How fundamental analysis fails to evaluate digital assets?
For a long time, digital assets have caused controversy among investors, as they are not tied to actual fund flows like the conventional assets are. For this reason, it might appear that the value of digital assets is nothing but how market players evaluate them — a baseline speculation.
The origin of this conviction is quite clear. One of the key principles of modern finance introduced by Benjamin Graham and extended by Warren Buffet has been value investing. In such a paradigm, the fundamental value of digital resources does seem to be scarce.
However, what in general determines the value of digital media? No official standard seems to be introduced, thus, making it impossible to evaluate digital assets in particular.
Even the frontline digital media companies that seem successful at first glance may have numerous subtle drawbacks such as excessive censorship, non-market competition, data leakage and welfare threat arising from digital addiction. Thus, despite the commercial success of large tech companies the issue with identifying their intrinsic value remain open.
According to the classical Benjamin Graham and Warren Buffet model of fundamental valuation good fundamental value of an assets comes with low price and high cash flows. It is suggested that low asset price is a marker of poor distribution of publicly available information whereas high cash flows signal about significant consumer demand (or limited supply).
The matter of question is whether digital media complies with the fundamental valuation model. Let’s find out.
It is known, that the main value digital media produces is data. It may be assumed that data is only valuable when the access to it is limited. However, neither the fundamental valuation model nor the efficient market hypothesis draw the line between what is regarded as valuable data and what is not.
Some argue that the value of data is estimated by the readiness of market players to pay for it. In addition to price, the value of data is also determined by its practical applicability as valuable data allows for price coordination to happen in the market. However, as there is hardly any way to estimate how data is limited in supply, it is almost impossible to calculate the intrinsic value of data.
For instance, the major part of what tech giants (such as Facebook or Google) sell is a product of a consistent amount of unpaid communication of the platforms’ users. The quality of data produced does not really matter whereas its quantity does because it enables the platform to make money out of this communication. Thus, the users are incentivized to produce data of low value.
On the other hand, the platforms are strongly incentivized to adjust their technical decisions and platform policies to fit users’ needs.
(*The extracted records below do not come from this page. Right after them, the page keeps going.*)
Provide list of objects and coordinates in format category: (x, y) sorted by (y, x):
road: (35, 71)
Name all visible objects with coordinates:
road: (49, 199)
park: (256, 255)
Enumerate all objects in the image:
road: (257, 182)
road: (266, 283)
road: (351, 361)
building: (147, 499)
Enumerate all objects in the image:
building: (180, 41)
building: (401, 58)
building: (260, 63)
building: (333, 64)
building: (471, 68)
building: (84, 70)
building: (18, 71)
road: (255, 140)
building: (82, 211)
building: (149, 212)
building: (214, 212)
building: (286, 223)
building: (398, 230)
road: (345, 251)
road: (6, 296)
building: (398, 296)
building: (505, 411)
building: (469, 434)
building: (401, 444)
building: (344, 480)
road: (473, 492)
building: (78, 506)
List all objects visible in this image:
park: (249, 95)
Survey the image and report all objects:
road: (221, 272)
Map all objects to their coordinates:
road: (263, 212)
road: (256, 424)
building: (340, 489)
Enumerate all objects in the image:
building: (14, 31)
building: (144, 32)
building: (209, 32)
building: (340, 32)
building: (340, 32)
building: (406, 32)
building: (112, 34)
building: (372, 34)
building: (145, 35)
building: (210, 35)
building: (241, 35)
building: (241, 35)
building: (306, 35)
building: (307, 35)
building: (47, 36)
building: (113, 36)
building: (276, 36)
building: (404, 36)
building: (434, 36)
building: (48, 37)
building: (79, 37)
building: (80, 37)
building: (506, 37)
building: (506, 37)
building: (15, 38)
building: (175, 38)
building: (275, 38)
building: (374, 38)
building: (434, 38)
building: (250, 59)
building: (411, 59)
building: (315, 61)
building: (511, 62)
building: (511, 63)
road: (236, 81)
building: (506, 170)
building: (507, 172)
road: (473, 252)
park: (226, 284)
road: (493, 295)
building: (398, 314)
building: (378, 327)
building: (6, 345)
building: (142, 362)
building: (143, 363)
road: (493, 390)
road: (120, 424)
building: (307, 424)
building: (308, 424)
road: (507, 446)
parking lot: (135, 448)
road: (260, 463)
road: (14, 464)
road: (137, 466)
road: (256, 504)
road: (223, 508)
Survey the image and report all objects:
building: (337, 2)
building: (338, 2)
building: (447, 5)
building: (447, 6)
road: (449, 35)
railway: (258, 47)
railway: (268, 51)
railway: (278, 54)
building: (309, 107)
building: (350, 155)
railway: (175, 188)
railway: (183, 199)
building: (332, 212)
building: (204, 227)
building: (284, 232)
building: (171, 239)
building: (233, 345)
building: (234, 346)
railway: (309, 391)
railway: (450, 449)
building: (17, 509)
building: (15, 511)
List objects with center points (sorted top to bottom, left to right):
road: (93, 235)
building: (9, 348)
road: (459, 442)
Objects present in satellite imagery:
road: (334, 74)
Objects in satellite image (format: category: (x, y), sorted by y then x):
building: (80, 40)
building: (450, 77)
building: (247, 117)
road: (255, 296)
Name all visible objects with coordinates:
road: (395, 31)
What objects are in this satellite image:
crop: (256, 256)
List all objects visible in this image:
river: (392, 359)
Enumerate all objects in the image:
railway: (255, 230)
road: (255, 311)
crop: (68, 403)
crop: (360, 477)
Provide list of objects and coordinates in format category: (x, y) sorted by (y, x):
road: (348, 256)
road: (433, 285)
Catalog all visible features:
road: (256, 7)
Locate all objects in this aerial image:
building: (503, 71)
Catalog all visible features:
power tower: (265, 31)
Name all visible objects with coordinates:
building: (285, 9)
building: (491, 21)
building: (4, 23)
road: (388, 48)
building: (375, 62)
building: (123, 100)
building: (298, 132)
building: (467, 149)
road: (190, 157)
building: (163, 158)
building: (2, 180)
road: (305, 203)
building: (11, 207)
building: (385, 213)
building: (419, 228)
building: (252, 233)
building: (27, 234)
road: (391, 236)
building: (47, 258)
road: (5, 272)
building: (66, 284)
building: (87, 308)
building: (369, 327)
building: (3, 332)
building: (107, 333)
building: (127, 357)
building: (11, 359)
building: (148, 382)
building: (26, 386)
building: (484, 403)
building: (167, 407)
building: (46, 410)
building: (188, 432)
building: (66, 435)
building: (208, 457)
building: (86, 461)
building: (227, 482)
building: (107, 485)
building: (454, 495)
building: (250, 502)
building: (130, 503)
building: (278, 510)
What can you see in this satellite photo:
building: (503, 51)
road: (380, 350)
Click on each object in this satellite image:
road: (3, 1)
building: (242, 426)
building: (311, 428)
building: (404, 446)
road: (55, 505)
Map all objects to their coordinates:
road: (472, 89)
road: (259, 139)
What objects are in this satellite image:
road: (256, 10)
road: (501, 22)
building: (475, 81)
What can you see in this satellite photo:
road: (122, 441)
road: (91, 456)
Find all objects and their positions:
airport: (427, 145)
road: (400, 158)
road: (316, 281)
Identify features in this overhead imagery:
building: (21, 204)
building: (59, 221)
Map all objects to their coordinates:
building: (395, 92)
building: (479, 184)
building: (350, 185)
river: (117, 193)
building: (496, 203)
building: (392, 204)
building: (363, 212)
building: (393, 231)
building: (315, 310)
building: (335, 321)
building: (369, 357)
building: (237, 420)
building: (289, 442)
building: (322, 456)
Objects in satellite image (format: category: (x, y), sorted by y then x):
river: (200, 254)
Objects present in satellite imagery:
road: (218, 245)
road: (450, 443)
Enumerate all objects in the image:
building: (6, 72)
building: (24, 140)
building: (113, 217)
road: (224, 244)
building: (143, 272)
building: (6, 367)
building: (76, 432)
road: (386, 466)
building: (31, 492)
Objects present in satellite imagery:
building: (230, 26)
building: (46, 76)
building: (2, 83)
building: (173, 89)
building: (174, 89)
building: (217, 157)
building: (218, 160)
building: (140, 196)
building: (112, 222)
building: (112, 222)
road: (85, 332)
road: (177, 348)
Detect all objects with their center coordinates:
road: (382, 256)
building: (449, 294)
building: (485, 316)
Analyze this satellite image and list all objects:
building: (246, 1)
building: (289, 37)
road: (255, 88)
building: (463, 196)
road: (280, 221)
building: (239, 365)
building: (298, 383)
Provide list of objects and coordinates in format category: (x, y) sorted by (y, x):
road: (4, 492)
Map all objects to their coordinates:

Therefore, the value of the digital assets of every tech company is determined by the specific tools it offers.
As Ronald Coase stated in “The Nature of the Firm” (1937) the price mechanism cannot coordinate price making by itself, as there is a cost to using it. It explains the existence of firms and their internal coordination that in some case may end up as a less costly one.
In the world of digital media, internal coordination is a bunch of people who are communicating and working together on a common goal. With better internal coordination, digital network does not have to depend on price mechanism to such an extent. This explains rapider digital network development and growth.
Internal coordination unveils another layer in the Benjamin Graham and Warren Buffet asset valuation model as it exists in an equilibrium relation with price coordination.
To sum up, for the digital assets it seems feasible to compete on internal coordination and objective values. This might give a rise to digital assets as a better economic system.